Guest Author - Janina Webb

It is surprising how fast all of that shutter pressing can fill up a hard drive. And it’s not that surprising that if you don’t have a system to keep all of those digital photos organized, you just may never find that great shot you took last year of the sunset. There are many different ways to get all of those photographs organized, and different people prefer different ways.

One of the best ways to keep files cleaned up is to delete photos as you are saving them to your computer. I will often shoot photos over and over, slightly adjusting settings to experiment and see what will look the best. I don’t need 40 shots of the waterfall, and I definitely don’t need to keep anything that turned out blurry. Use a discerning eye when saving, and use the hard disk space to store your best.

There are two favorite ways to keep files organized. I use a combination of both, taking the best from both worlds. There is the file renaming system, and tagging system.

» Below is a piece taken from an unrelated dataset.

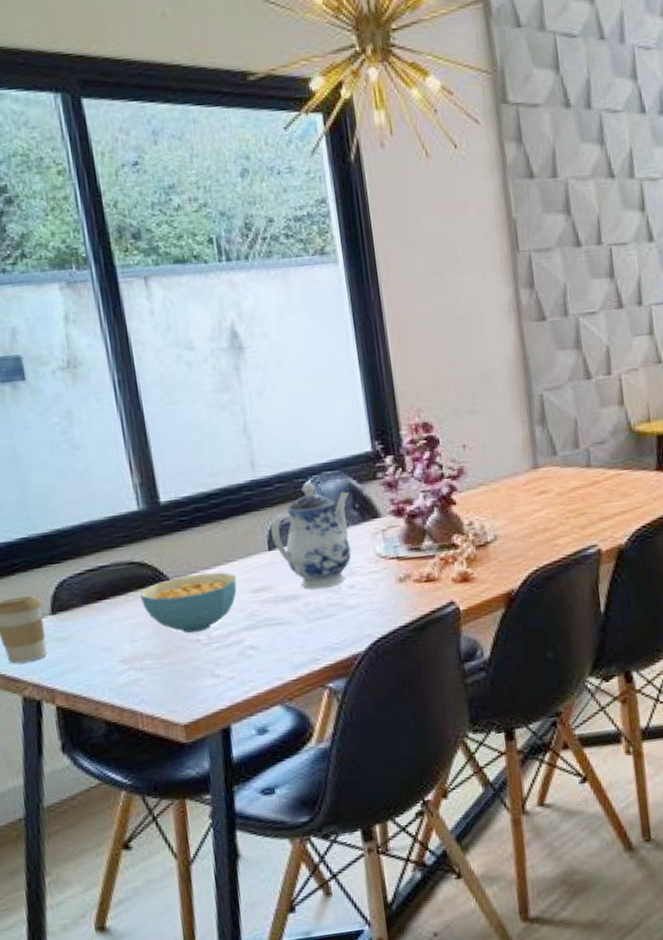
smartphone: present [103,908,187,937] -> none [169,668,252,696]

If you choose the file renaming system, you don’t need any special software, just a system of naming folders and files. Some people will create folders based on time, and others use events and people. You need to start folders with your categories, which could be the year with months nested inside them or names of people or events. Whichever way you decide to go with, you need to be consistent with it. As you save photos you need to rename every photograph with an original and descriptive name such as 2011_birthday_Janina. Then you will be able use your computer’s search function to locate that special photo.

If you prefer the tagging system, you will need some kind of software to organize the photos. I use Adobe Bridge, but there are many free ones to pick from such as Kodak Easy Share or Google’s Picasa. All tagging programs let you create a list of tags to apply to photos. Each photo can have numerous tags. The more tags you use, the easier time you will have finding photographs later. You can tag many photos with the same tag at once by control-clicking on each photograph, and then clicking the tag you want to apply to them. If you have 50 photographs of the Grand Canyon you took yesterday, you can select them all and tag them all “Grand Canyon” and “2011,” then go through and add individual tags to each photo.

To find your photos later, simply select the tag, and all photos with that tag will be displayed. To narrow down the number of photos displayed, select more tags. For example, one photograph might be tagged as “mom,” “birthday,” “cake,” “2011,” and “candles.” By selecting the tag “mom,” all of the photos that you have tagged as “mom” will be displayed. Then select “birthday” and displayed photos will be narrowed to photos of your mom at birthdays. This is a great way of finding all the photos of your son when it comes time for graduation and the school asks you to supply photos of him through the years. With one click on his name you will have every memory displayed for you.

When I save my photos to my computer, I have my program automatically rename them with the date (year, month, day) and numbers, and I have them all duplicated to an external hard drive. Then I go through and add the necessary tags, because I know if I wait for later, I will never get this done. My photos are automatically put in different files for each day, and once in a while I go through and file the folders together inside month and year folders to keep things neat and tidy.

Another great idea is to start a folder of your favorite photographs. This shouldn’t be a huge file of every picture of your loved one, but rather a folder to duplicate those pictures you really love. Then when someone says, “Have you taken any great photos lately?” you won’t stumble for a moment to show off your best.